Louis Vuitton Korea’s IT systems were compromised in June by hackers who accessed some data, the LVMH unit said, in the second such incident affecting the luxury brand’s subsidiaries in recent months.
The South Korean unit said an “unauthorised third party” accessed its systems on 8 June and some customer information was leaked.
The data did not include financial data such as payment card or bank account details and the incident has been contained, it said.
Multiple incidents
Louis Vuitton Korea said it is investigating the attack, has notified authorities and is “strengthening the security of our systems” and working with third-party experts.
LVMH’s second-largest fashion brand, Christian Dior Couture, said in May it was targeted by hackers who stole customer data in an incident reported by Le Monde to have taken place in January.
The incident follows a major breach of the systems of Australian airline Qantas last week that it said breached a third-party system containing the records of some 6 million customers.
The system targeted was a third-party platform used by the airline’s customer contact centre, Qantas said.

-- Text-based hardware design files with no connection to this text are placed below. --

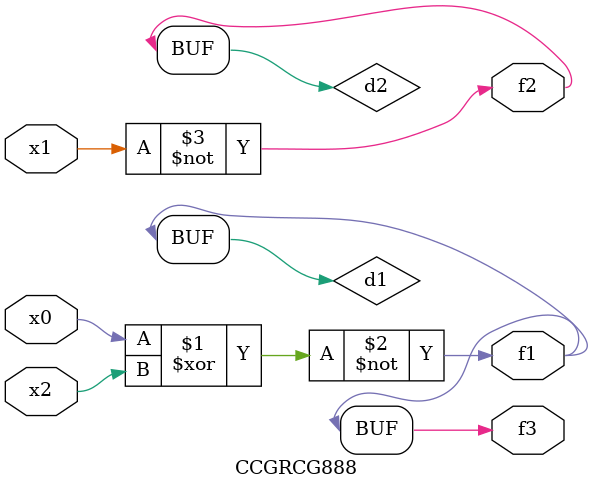
<source format=v>
module CCGRCG888(
	input x0, x1, x2,
	output f1, f2, f3
);

	wire d1, d2, d3;

	xnor (d1, x0, x2);
	nand (d2, x1);
	nor (d3, x1, x2);
	assign f1 = d1;
	assign f2 = d2;
	assign f3 = d1;
endmodule

</source>
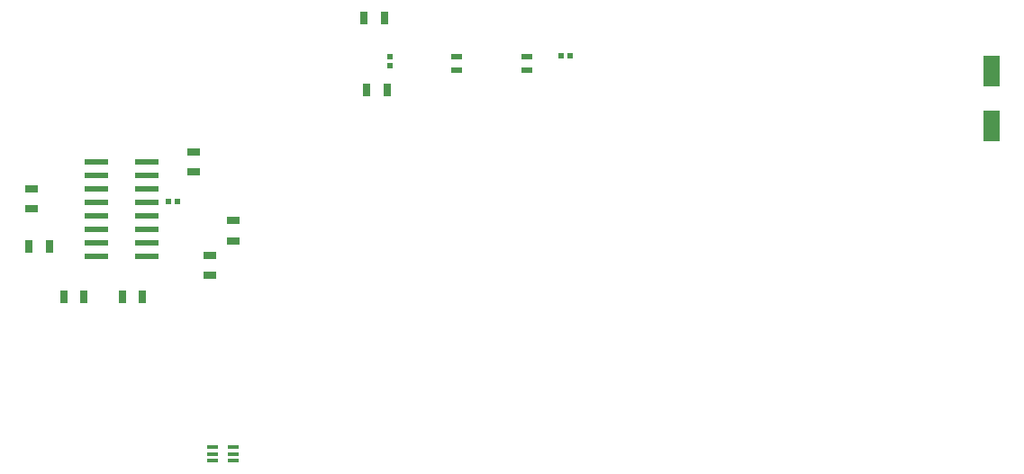
<source format=gtp>
G04*
G04 #@! TF.GenerationSoftware,Altium Limited,Altium Designer,18.0.9 (584)*
G04*
G04 Layer_Color=8421504*
%FSLAX44Y44*%
%MOMM*%
G71*
G01*
G75*
%ADD16R,0.6000X0.5600*%
%ADD17R,0.5600X0.6000*%
%ADD18R,1.0200X0.3600*%
%ADD19R,1.1100X0.5700*%
%ADD20R,2.1844X0.5588*%
%ADD21R,0.7000X1.3000*%
%ADD22R,1.3000X0.7000*%
%ADD23R,1.6000X3.0000*%
D16*
X417500Y638150D02*
D03*
Y646850D02*
D03*
D17*
X586850Y647500D02*
D03*
X578150D02*
D03*
X208800Y510000D02*
D03*
X217500D02*
D03*
D18*
X269550Y279000D02*
D03*
Y272500D02*
D03*
Y266000D02*
D03*
X250450D02*
D03*
Y272500D02*
D03*
Y279000D02*
D03*
D19*
X479500Y633650D02*
D03*
Y646350D02*
D03*
X545500D02*
D03*
Y633650D02*
D03*
D20*
X141378Y458050D02*
D03*
Y470750D02*
D03*
Y483450D02*
D03*
Y496150D02*
D03*
Y508850D02*
D03*
Y521550D02*
D03*
Y534250D02*
D03*
Y546950D02*
D03*
X188622D02*
D03*
Y534250D02*
D03*
Y521550D02*
D03*
Y508850D02*
D03*
Y496150D02*
D03*
Y483450D02*
D03*
Y470750D02*
D03*
Y458050D02*
D03*
D21*
X393000Y682500D02*
D03*
X412000D02*
D03*
X395500Y615000D02*
D03*
X414500D02*
D03*
X165500Y420000D02*
D03*
X184500D02*
D03*
X97000Y467500D02*
D03*
X78000D02*
D03*
X110500Y420000D02*
D03*
X129500D02*
D03*
D22*
X247500Y440500D02*
D03*
Y459500D02*
D03*
X80000Y503000D02*
D03*
Y522000D02*
D03*
X232500Y538000D02*
D03*
Y557000D02*
D03*
X270000Y473000D02*
D03*
Y492000D02*
D03*
D23*
X982500Y632500D02*
D03*
Y581500D02*
D03*
M02*

</source>
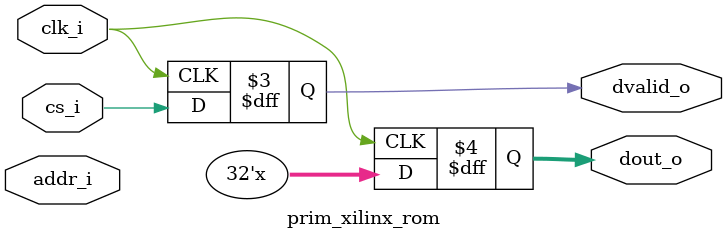
<source format=v>
module prim_xilinx_rom (
	clk_i,
	addr_i,
	cs_i,
	dout_o,
	dvalid_o
);
	parameter signed [31:0] Width = 32;
	parameter signed [31:0] Depth = 2048;
	parameter signed [31:0] Aw = $clog2(Depth);
	input clk_i;
	input [(Aw - 1):0] addr_i;
	input cs_i;
	output reg [(Width - 1):0] dout_o;
	output reg dvalid_o;
	always @(posedge clk_i) dout_o <= 1'sbx;
	always @(posedge clk_i) dvalid_o <= cs_i;
endmodule

</source>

The system held customer data including names, email addresses, phone numbers, birth dates and frequent flyer numbers, but no payment card details, financial information or passport details, Qantas said.
Data theft
The Qantas breach came days after US authorities warned that the hacking group Scattered Spider was targeting the airline sector, with the US’ Hawaiian Airlines and Canada’s WestJet both affected by comparable cyberattacks in recent weeks.
Silicon UK reported in May that authorities believed Scattered Spider could be behind attacks on retailers in the UK including the Co-op and Marks & Spencer.
Scattered Spider’s attacks date back to disruptive incidents that affected Las Vegas casinos in 2023 and companies in the financial sector in 2024.
The group follows what has become a common business model for hackers to steal sensitive data as well as encrypting a company’s systems, then attempting to extort ransom payments to unlock the systems and to refrain from releasing the data.